A massive satellite station orbited Vanatel, directly above the megalopolis. She could make out safety lights flashing on the microfiber tether that connected the satellite to the planet, and the occasional blur of motion as an elevator shot up or down. Roger kept them well back from the tether, following the instructions of traffic control computers on the satellite.
For a dozen maddening minutes they floated motionless in the void, fifty kilometers over from the satellite, waiting for their turn to leave Vanatel space. The volume of traffic around the planet was astonishing. Spacecraft poured past in a steady stream, ships of every size and description, only the traffic control software preventing a thousand collisions.
When their turn came, Roger flew them out along a carefully-set path that would keep them out of the way of traffic rushing back and forth to the big satellite, one of fifty or more other major satellites, or the surface of the planet.
They were half a million kilometers from Vanatel before Roger was allowed to veer off and make the transition to N-Space. When the view through the cockpit windows turned milky gray Cassie finally allowed herself to relax. She stretched in her seat, tensing and relaxing muscles one at a time, willing the stress to fade away.
"That was
closer than I like," she said. "Add Vanatel to the burn list."

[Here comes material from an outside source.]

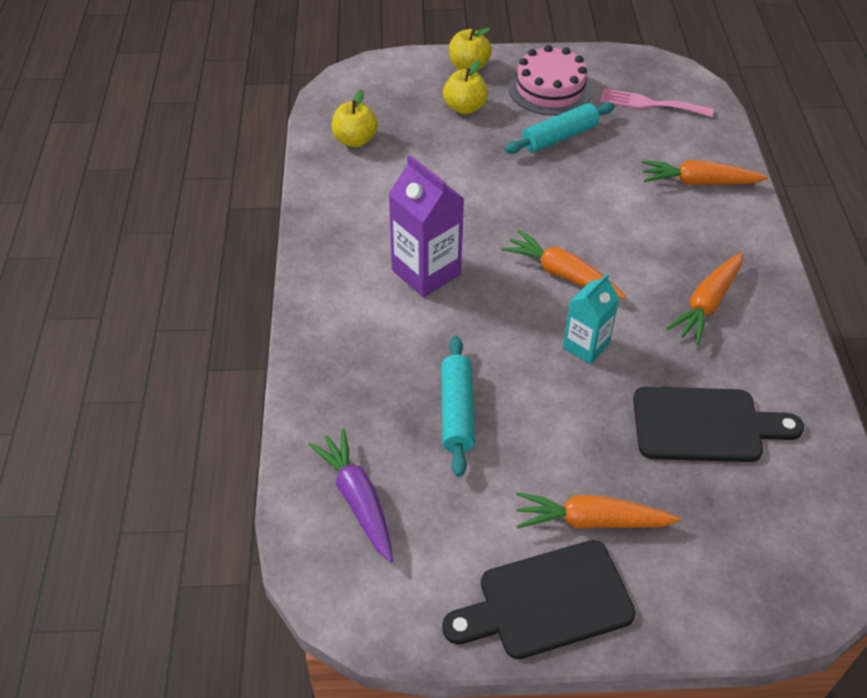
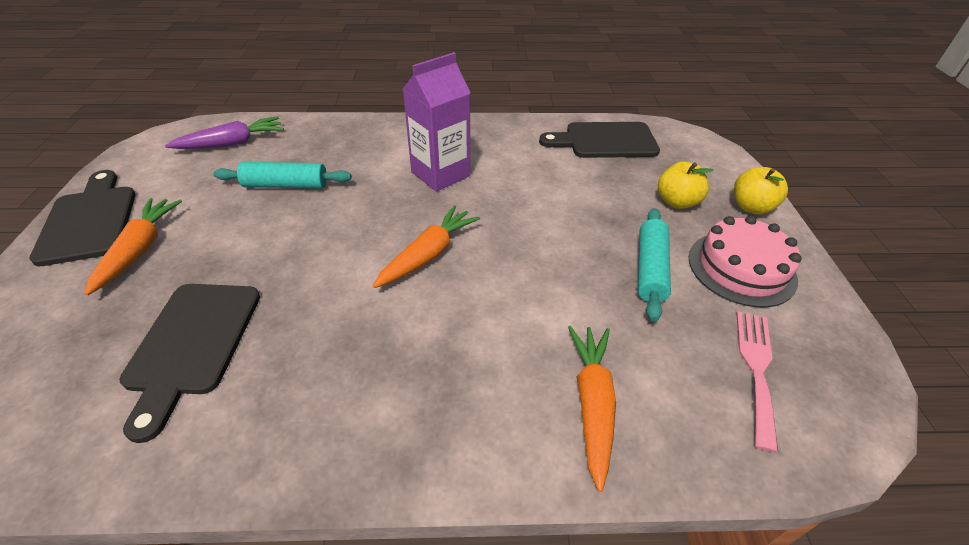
camera: 90 degrees right, 5 degrees down
(355, 140) = (605, 141): yellow apple -> black cutting board
(559, 137) = (650, 269): turquoise rolling pin -> turquoise rolling pin turned 45 degrees clockwise
(585, 346) = (329, 263): turquoise carton -> none
(707, 304) = (362, 375): orange carrot -> none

The list of planets she would find it imprudent to return to was growing long. There was every chance that no one on Vanatel had a clear record of her face, her biometrics, or her DNA. With a thousand settled systems out there, though, it was stupid to take chances.
"The Pax Humanitas has its headquarters on Vanatel," Roger pointed out. "As does the League of Worlds."

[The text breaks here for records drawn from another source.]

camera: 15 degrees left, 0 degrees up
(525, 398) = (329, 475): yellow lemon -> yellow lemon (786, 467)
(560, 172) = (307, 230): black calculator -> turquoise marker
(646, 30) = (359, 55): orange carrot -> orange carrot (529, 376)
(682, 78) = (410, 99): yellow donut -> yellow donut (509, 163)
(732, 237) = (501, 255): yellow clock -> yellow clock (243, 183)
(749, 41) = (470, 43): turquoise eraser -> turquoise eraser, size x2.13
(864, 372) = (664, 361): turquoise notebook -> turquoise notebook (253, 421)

There were a dozen or more interstellar organizations trying to form themselves into true pan-galactic governments. The Pax Humanitas had nearly a hundred member systems. The League of Worlds had no more than a dozen, many overlapping with the Pax Humanitas, but League membership involved a more strict set of rules. A major crime on a League world would mean avoiding the entire League.
"The Pax won't care," she said. "They only share information when it suits them. I think we'll be fine with the rest of the League, too. It was data theft and a bit of vandalism. Okay, a lot of vandalism. And a bruised jaw. I don't think my picture will get passed around."
"Very well," Roger said.
"Just the same, let's not visit any League systems for a while."
"Very well."
She sighed. "This better be worth it. What did this mission cost us? No, never mind." She got out of her seat and headed for the galley. "I'm getting a cup of tea. Tell me about the data. Did we get what we need?"
"We did," said Roger. "The safe in question is a Hammersmith and Quan 9064. An expensive model, and a tough one, but the key is on the market."
"Oh, good. Marshall Station first, then. After that, Hesperus."
She made tea, doing it the old-fashioned way, dunking a sachet into a cup of boiling water. There were more efficient ways, but the ritual soothed her. She folded down a seat on one wall of the tiny galley, sat down, and braced her feet against the opposite wall. Vanatel had gotten messy, but it was over now.